The first strategy is to avoid freezing conditions altogether. The classic example of this is the monarch butterfly, which migrates south in the fall to overwintering sites in Mexico. In the spring, the monarch population makes its way back north. Eventually the children or grandchildren of last year’s monarchs return to Michigan. Pest insects such as armyworms, earworms, potato leafhoppers, and some grain aphids do not survive the winter in Michigan either. Instead, populations continuously reproduce in southern states, and insects move north with spring weather fronts to recolonize northern states. The mild winter of 2011, and above normal temperatures this spring, did not allow these insects to survive in Michigan, but much of the central United States has been above normal as well, giving some migratory insects a head start. For example, on March 22, the University of Kentucky reported armyworm moth catches in their pheromone traps at levels that are at least two weeks ahead of normal.

Insects that do overwinter in Michigan have ways to survive typical winter weather. Death by freezing isn’t so much related to low temperature itself as it is the result of ice crystals forming in the body. Rapid formation and expansion of ice crystals cause cells to burst, resulting in organ and gut damage. Some insects are freeze-tolerant – they actually survive the formation of ice crystals in their body by producing ice nucleating proteins that “control” the freezing process.

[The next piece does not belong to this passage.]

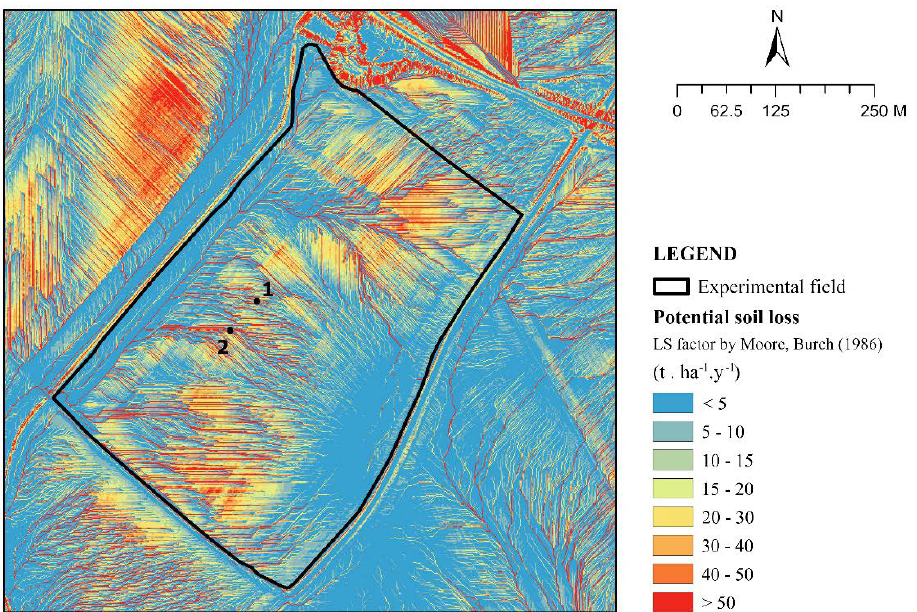
Figure 7. Potential yearly soil loss, determined by USLE equation.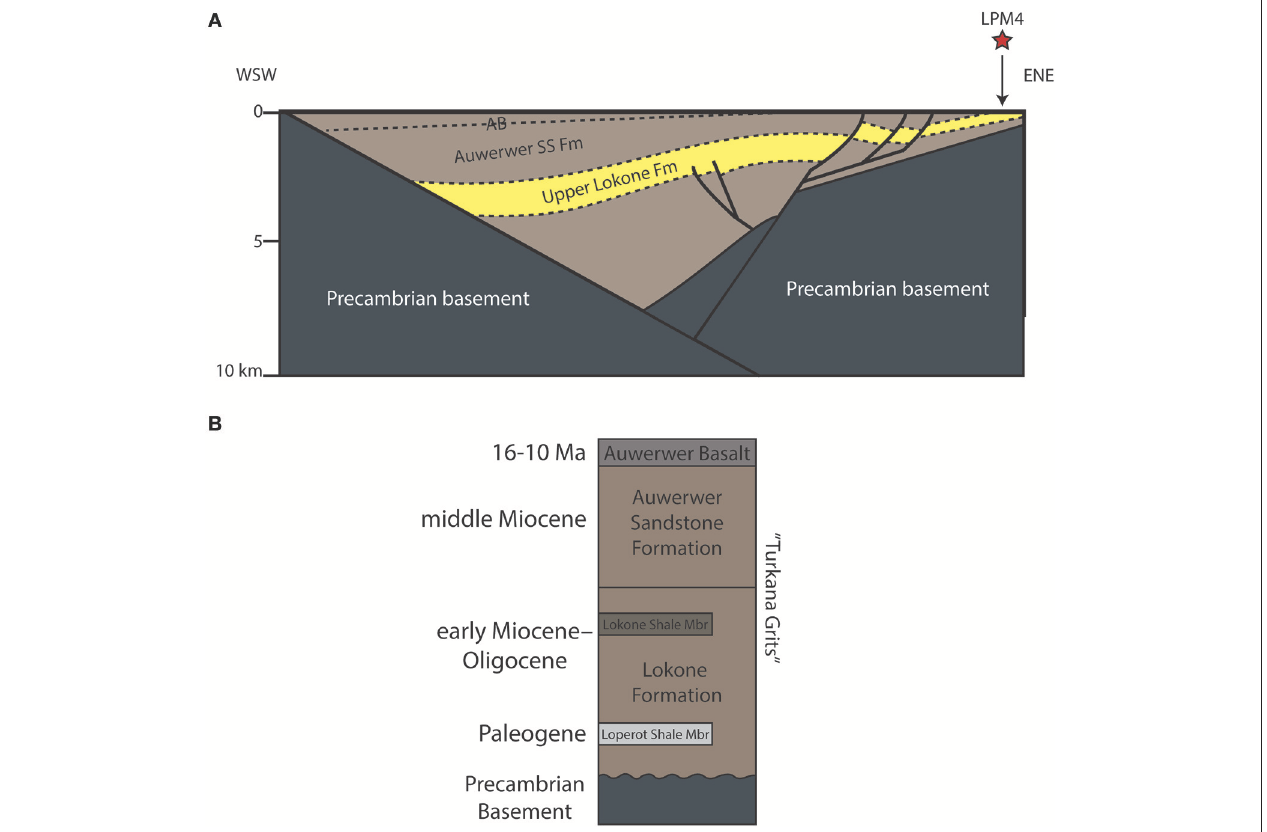
FIGURE 2 | Geology and stratigraphy of the Lokichar Basin. (A) Cross-section of subsurface geology of the Lokichar Basin, interpreted from seismic data presented in Morley et al. (1999b). The upper Lokone Formation is highlighted, and due to the half-graben geometry of the basin, it reaches the surface to the east nearest the Lokone uplift. (B) Generalized stratigraphy of the Lokichar Basin, modified from Morley et al. (1999b).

Other insects are freeze avoidant – they accumulate antifreeze in their cells prior to the winter. The antifreeze is composed of specialized carbohydrates (in a fancy term, “cryoprotectants”) that lower the freezing point of the body fluid, preventing the formation of ice crystals. Examples of cryoprotectants are the sugars trehalose and mannitol, or the sugar alcohol glycerol (we humans use glycerol as an antifreeze in industrial processes). These cryoprotectants are effective as long as the insect body cools gradually (i.e., the insect acclimates to the cold, as in the fall, triggering the production of the compounds) and until temperatures get really cold (beyond the freezing point of the antifreeze).

To avoid exposure to severe cold and or fluctuating temperature, many insects overwinter under plant debris or burrow into the soil. As air temperature changes, the temperature under the cover rises and falls slowly (especially when insulated by snow cover), giving insects a far more stable environment.